Chinese scientists are testing two antiviral drugs and preliminary results are due in weeks, while the head of a Wuhan hospital said plasma infusions from recovered patients had shown some encouraging preliminary results.

While the vast majority of infections and deaths have been in China, in particular Hubei, there have been nearly 450 cases in some 24 countries and territories outside mainland China, and three deaths. Japan confirmed its first coronavirus death on Thursday. One person has died in Hong Kong and one in the Philippines.

The biggest cluster of infections outside China has been on a cruise liner quarantined in a Japanese port, with 218 people on board confirmed as infected and taken off to hospital.
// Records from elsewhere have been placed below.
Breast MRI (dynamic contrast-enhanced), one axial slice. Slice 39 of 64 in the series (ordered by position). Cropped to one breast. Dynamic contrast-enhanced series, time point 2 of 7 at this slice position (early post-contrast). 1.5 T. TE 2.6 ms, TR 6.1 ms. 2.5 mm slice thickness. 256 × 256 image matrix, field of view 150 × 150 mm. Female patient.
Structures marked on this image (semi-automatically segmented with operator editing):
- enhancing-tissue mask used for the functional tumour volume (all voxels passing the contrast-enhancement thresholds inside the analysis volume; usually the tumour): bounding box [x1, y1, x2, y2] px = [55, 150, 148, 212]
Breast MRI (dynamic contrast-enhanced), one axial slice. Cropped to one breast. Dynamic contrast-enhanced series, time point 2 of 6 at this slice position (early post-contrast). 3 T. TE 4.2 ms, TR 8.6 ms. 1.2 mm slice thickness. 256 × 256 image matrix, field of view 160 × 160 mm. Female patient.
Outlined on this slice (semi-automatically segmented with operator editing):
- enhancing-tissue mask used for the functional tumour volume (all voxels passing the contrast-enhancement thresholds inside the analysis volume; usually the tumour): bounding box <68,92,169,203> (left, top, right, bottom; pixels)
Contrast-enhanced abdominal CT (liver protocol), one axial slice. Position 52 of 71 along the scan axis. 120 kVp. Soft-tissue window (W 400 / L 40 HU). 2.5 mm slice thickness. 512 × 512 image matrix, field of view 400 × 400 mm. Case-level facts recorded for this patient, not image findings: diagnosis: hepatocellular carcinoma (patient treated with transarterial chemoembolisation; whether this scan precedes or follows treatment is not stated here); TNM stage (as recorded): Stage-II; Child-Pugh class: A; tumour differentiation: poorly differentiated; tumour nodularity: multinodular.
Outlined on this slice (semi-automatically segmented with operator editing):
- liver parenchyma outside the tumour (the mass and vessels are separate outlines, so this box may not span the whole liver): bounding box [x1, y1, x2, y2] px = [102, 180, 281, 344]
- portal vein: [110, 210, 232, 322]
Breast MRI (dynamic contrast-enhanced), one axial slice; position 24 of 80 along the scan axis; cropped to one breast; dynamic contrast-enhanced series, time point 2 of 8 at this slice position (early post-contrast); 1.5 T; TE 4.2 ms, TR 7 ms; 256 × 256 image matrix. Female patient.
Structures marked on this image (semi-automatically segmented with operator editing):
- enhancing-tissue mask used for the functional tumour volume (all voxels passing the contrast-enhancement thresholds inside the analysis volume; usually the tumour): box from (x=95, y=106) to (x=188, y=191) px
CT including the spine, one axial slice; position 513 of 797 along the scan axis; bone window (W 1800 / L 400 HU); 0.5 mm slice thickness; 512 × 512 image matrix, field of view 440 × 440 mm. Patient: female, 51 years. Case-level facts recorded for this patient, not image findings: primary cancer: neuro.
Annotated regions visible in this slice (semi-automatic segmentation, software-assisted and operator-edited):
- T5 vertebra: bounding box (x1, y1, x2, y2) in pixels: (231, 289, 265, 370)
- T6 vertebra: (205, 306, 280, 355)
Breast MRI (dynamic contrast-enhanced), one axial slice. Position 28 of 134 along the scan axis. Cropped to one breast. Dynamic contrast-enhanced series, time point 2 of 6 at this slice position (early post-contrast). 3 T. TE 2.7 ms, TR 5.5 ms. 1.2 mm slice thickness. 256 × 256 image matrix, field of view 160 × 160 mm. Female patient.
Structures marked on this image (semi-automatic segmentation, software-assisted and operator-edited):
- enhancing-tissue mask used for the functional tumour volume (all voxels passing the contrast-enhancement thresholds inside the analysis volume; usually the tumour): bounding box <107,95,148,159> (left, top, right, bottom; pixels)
Also read | COVID-19: death toll in China nears 1,500

On Friday, some of the ship's passengers were allowed to disembark — with priority for older passengers confined to windowless cabins - and complete their quarantine on shore.

 

There was good news for passengers on another cruise ship that was finally allowed to dock in Cambodia after being rejected by five countries over fears of the virus, even though no cases were reported on board.

The MS Westerdam, carrying 1,455 passengers and 802 crew, docked in Sihanoukville port late on Thursday. It had anchored offshore earlier to allow Cambodian officials to board and collect samples from passengers with any signs of illness.